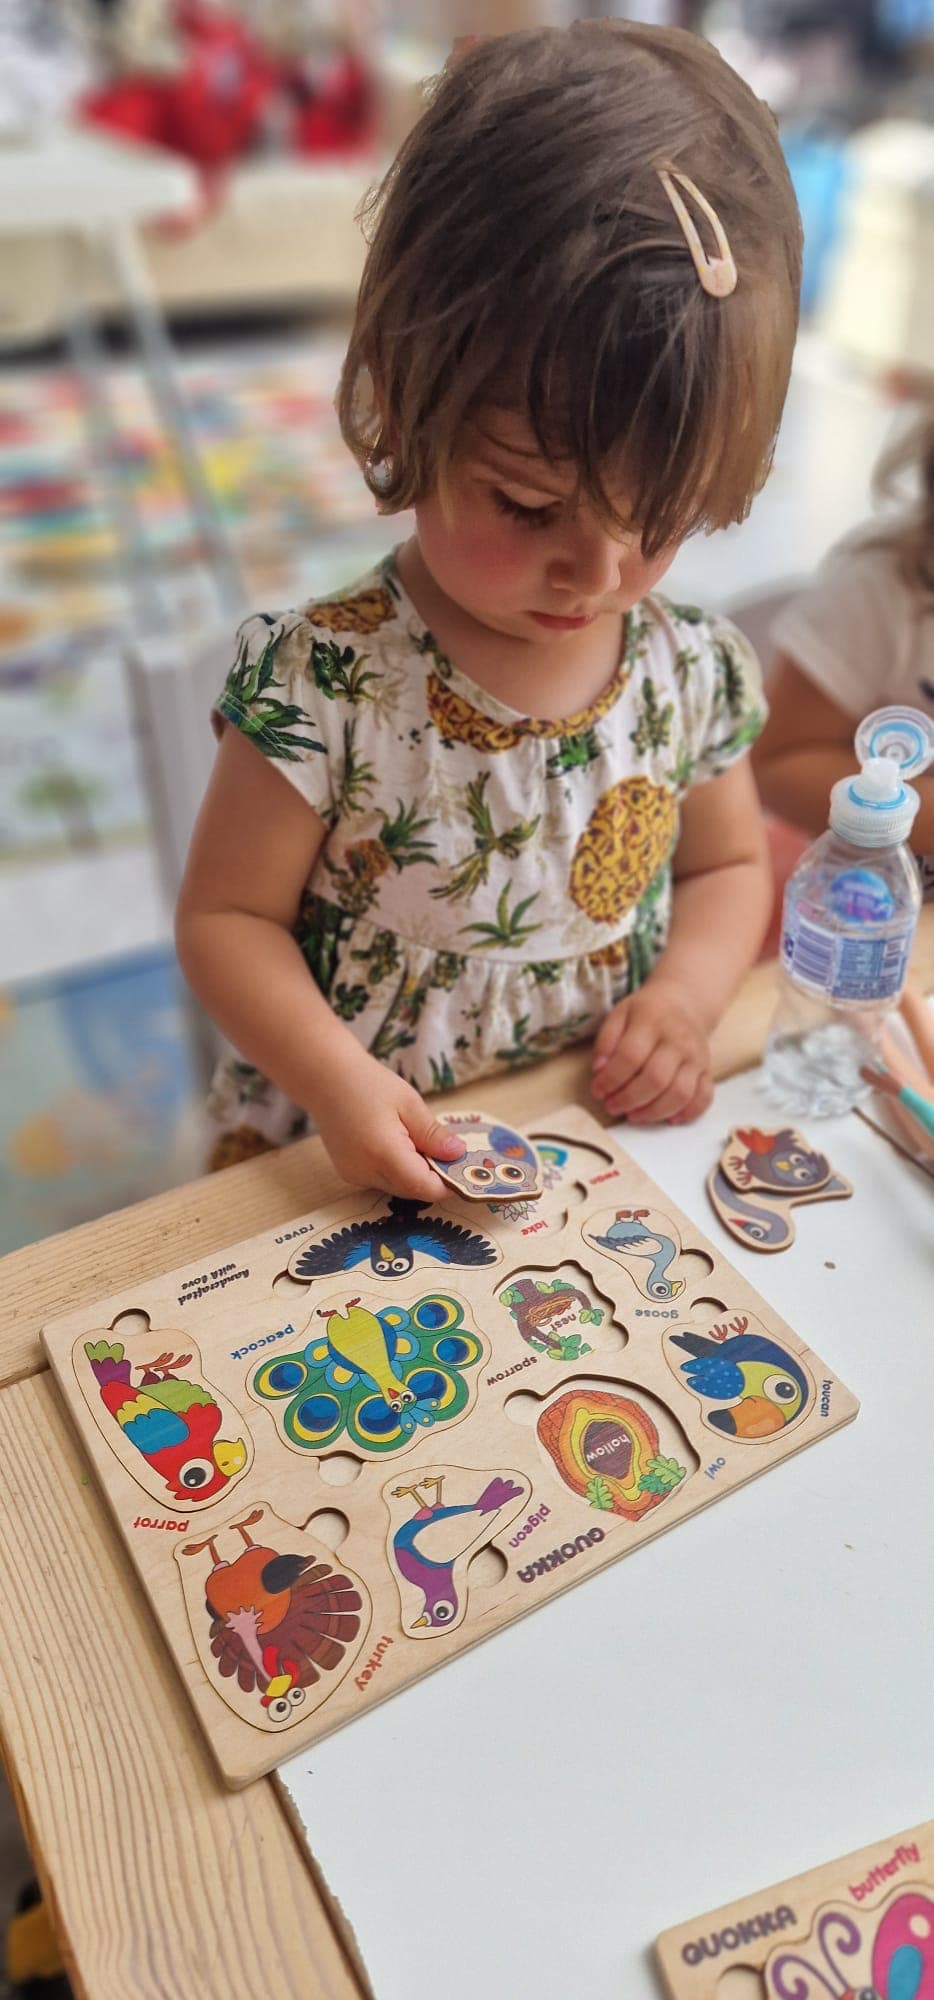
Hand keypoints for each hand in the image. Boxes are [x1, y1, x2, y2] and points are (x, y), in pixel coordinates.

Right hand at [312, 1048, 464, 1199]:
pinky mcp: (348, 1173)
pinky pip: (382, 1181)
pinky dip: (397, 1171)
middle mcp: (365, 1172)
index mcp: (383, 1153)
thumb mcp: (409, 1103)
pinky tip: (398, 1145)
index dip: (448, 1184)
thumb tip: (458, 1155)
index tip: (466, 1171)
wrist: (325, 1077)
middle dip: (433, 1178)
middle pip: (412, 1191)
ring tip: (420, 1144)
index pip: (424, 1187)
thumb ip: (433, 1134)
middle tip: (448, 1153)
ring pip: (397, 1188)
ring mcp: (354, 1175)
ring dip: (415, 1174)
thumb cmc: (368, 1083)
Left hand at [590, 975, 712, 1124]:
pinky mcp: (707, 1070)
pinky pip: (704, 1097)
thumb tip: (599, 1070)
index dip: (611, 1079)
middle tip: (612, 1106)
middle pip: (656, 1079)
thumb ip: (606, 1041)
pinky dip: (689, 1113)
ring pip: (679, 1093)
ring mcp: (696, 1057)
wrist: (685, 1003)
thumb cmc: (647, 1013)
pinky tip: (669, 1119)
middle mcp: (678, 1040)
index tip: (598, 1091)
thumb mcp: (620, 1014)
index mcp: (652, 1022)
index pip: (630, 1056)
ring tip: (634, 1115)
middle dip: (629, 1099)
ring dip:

◇ ◇ ◇ ◇ ◇ ◇ ◇

How to complete this task
Every line with the word "ring" in it should be copied from the listing above.

Task answer
ring tip: (420, 1144)
ring pip: (397, 1188)
ring mcp: (354, 1175)
ring dip: (415, 1174)
ring pip: (679, 1093)
ring mcp: (696, 1057)
ring tip: (634, 1115)
ring dip:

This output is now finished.